Aarushi 28 February 2022
The maxim Ejusdem Generis finds its use when certain specific words are followed by certain general ones in the statutes. Used in the interpretation of statutes, this maxim means of the same class or kind. If there is any kind of ambiguity in the general words used in the statutes, this maxim comes into play. The “Doctrine of Ejusdem Generis” says that the general words used after a group of specific words will be of the same nature as the specific words. This doctrine is also known as Lord Tenterden’s Rule. This doctrine is another form of the maxim “Noscitur a sociis”, which means the term in a statute is to be recognized by the associated words. However, it must be noted here that the use of this maxim restricts the ambit of the general word used, hence it is only to be used in cases where the need and context arise.
Evans v. Cross
In this case, the Court applied the maxim of Ejusdem Generis and held that the phrase “other devices” in Section 48(9) of the Road Traffic Act, 1930 used after the specific words “all signals, warning sign posts” cannot be used to signify a painted line on the road. The specific words used in the said section are all material “things” whereas a painted line on the road is not.
Siddeshwari Cotton Mills (P) Ltd.
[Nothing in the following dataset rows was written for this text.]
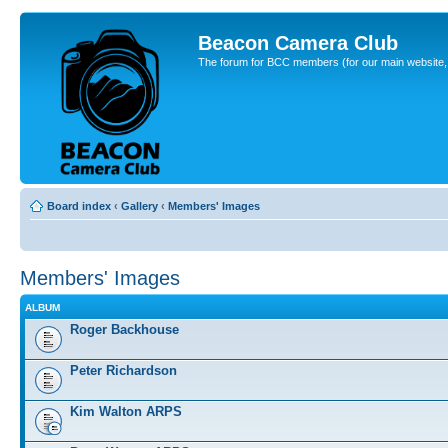
Beacon Camera Club
The forum for BCC members (for our main website, cl
Board index
‹
Gallery
‹
Members' Images
Members' Images
ALBUM
Roger Backhouse
Peter Richardson
Kim Walton ARPS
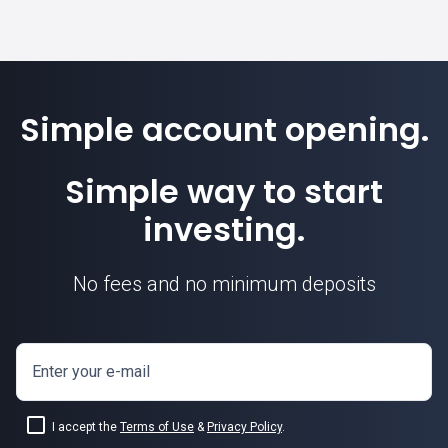
Simple account opening.
Simple way to start
investing.
No fees and no minimum deposits
Enter your e-mail
I accept the
Terms of Use
&
Privacy Policy
.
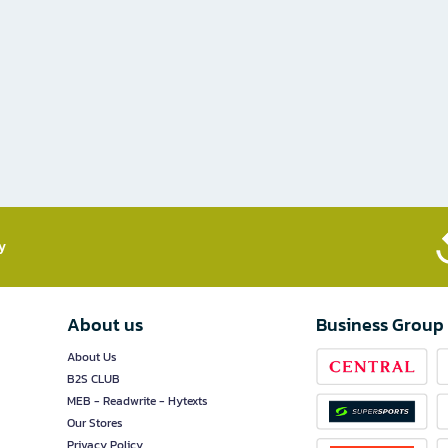
​
About us
Business Group
About Us
B2S CLUB
MEB - Readwrite - Hytexts
Our Stores
Privacy Policy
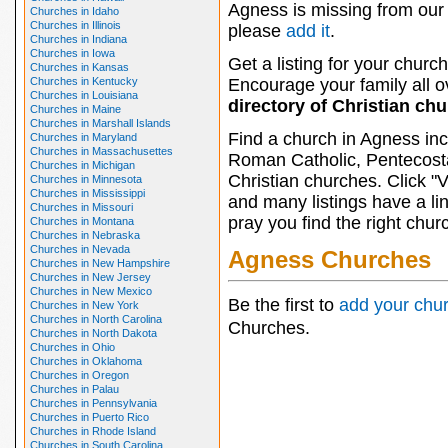
Agness is missing from our 
Churches in Idaho
Churches in Illinois
please
add it
.
Churches in Indiana
Churches in Iowa
Get a listing for your church
Churches in Kansas
Churches in Kentucky
Encourage your family all ov
Churches in Louisiana
directory of Christian ch
Churches in Maine
Churches in Marshall Islands
Find a church in Agness inc
Churches in Maryland
Churches in Massachusettes
Roman Catholic, Pentecosta
Churches in Michigan
Christian churches. Click "
Churches in Minnesota
Churches in Mississippi
and many listings have a li
Churches in Missouri
pray you find the right chur
Churches in Montana
Churches in Nebraska
Churches in Nevada
Agness Churches
Churches in New Hampshire
Churches in New Jersey
Churches in New Mexico
Be the first to
add your chu
Churches in New York
Churches in North Carolina
Churches.
Churches in North Dakota
Churches in Ohio
Churches in Oklahoma
Churches in Oregon
Churches in Palau
Churches in Pennsylvania
Churches in Puerto Rico
Churches in Rhode Island
Churches in South Carolina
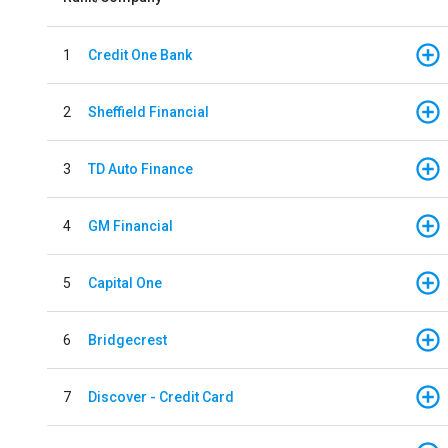
1
Credit One Bank
2
Sheffield Financial
3
TD Auto Finance
4
GM Financial
5
Capital One
6
Bridgecrest
7
Discover - Credit Card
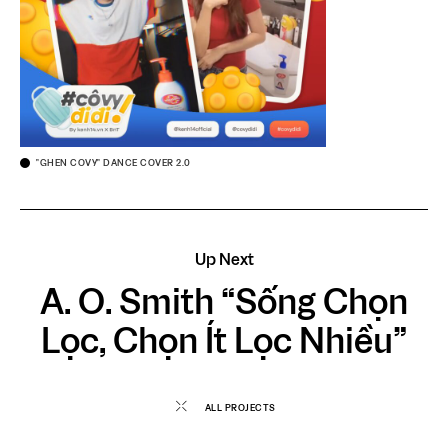
"GHEN COVY" DANCE COVER 2.0
Up Next
A. O. Smith “Sống Chọn
Lọc, Chọn Ít Lọc Nhiều”
ALL PROJECTS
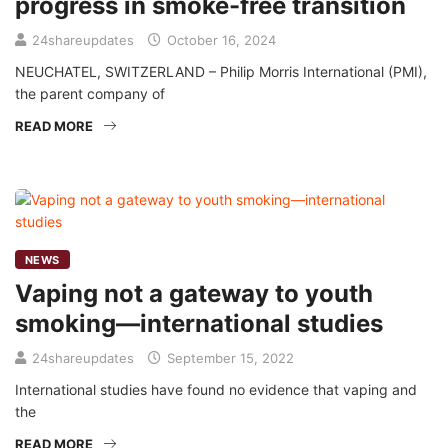
progress in smoke-free transition
24shareupdates
October 16, 2024
NEUCHATEL, SWITZERLAND – Philip Morris International (PMI),
the parent company of
READ MORE
NEWS
Vaping not a gateway to youth
smoking—international studies
24shareupdates
September 15, 2022
International studies have found no evidence that vaping and
the
READ MORE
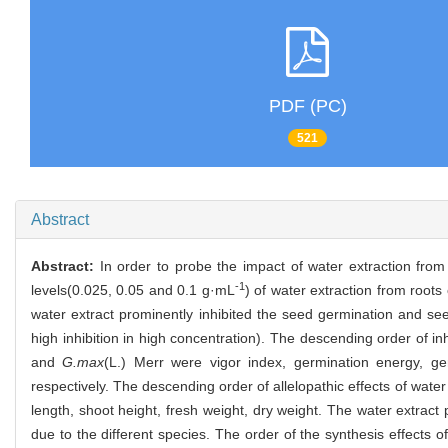
PDF (PC)
521
Abstract
Abstract:
In order to probe the impact of water extraction from
-1
levels(0.025, 0.05 and 0.1 g·mL
) of water extraction from roots
water extract prominently inhibited the seed germination and se
high inhibition in high concentration). The descending order of in
and
G.max
(L.) Merr were vigor index, germination energy, ge
respectively. The descending order of allelopathic effects of water
length, shoot height, fresh weight, dry weight. The water extract
due to the different species. The order of the synthesis effects o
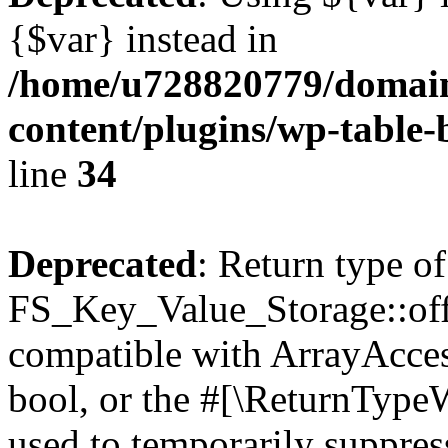
{$var} instead in
/home/u728820779/domain
content/plugins/wp-table-
line
34
Deprecated
: Return type of
FS_Key_Value_Storage::offs
compatible with ArrayAccess
bool, or the #[\ReturnTypeW
used to temporarily suppress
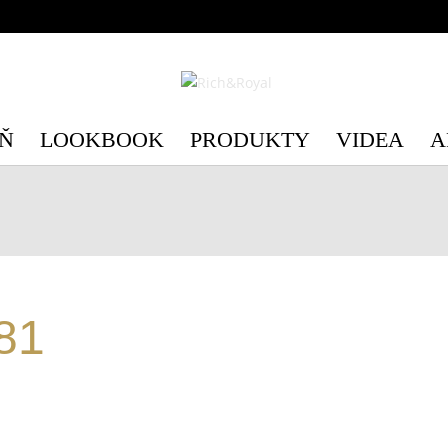
c/3/c3e89d75-6554-4598-be41-e28c4a4492b1/richandroyal.cz/we
c/3/c3e89d75-6554-4598-be41-e28c4a4492b1/richandroyal.cz/we
Ň
LOOKBOOK
PRODUKTY
VIDEA
A
81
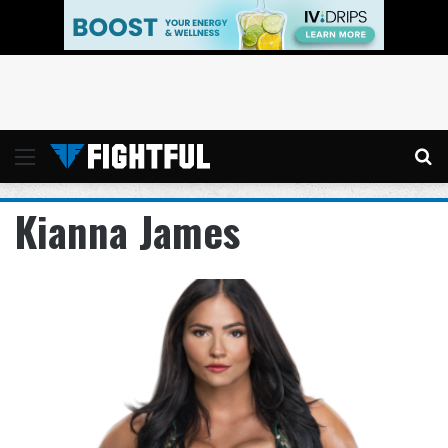
Menu
Se
Kianna James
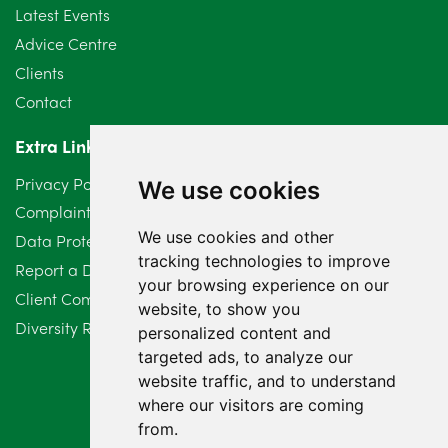
Latest Events
June 2024
3
Advice Centre
May 2024
5
Clients
Contact
April 2024
2
Extra Links
March 2024
6
Privacy Policy
We use cookies
February 2024
2
Complaints Procedure
We use cookies and other
Data Protection Compliant Policy
January 2024
7
tracking technologies to improve
Report a Data Protection Complaint
December 2023
6
your browsing experience on our
Client Complaint Policy (Mediation Services Only)
website, to show you
Diversity Report 2025
November 2023
2
personalized content and
targeted ads, to analyze our
October 2023
3
website traffic, and to understand
where our visitors are coming
September 2023
2
from.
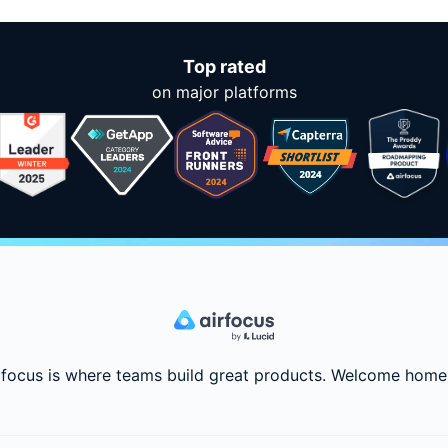
Top rated
on major platforms
rfocus is where teams build great products. Welcome home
V. Union of India
In this case, the Supreme Court applied the maxim of Ejusdem Generis and held that the general phrase “any other process” used after the specific words “bleaching, mercerizing, dyeing, printing, water-proofing, rubberizing, shrink proofing, organic processing”, under Section 2(f) of the Central Excise and Salt Act, 1944 would be restricted to those processes which cause a lasting change on the nature of the product, since all the processes mention in the specific words mention the same.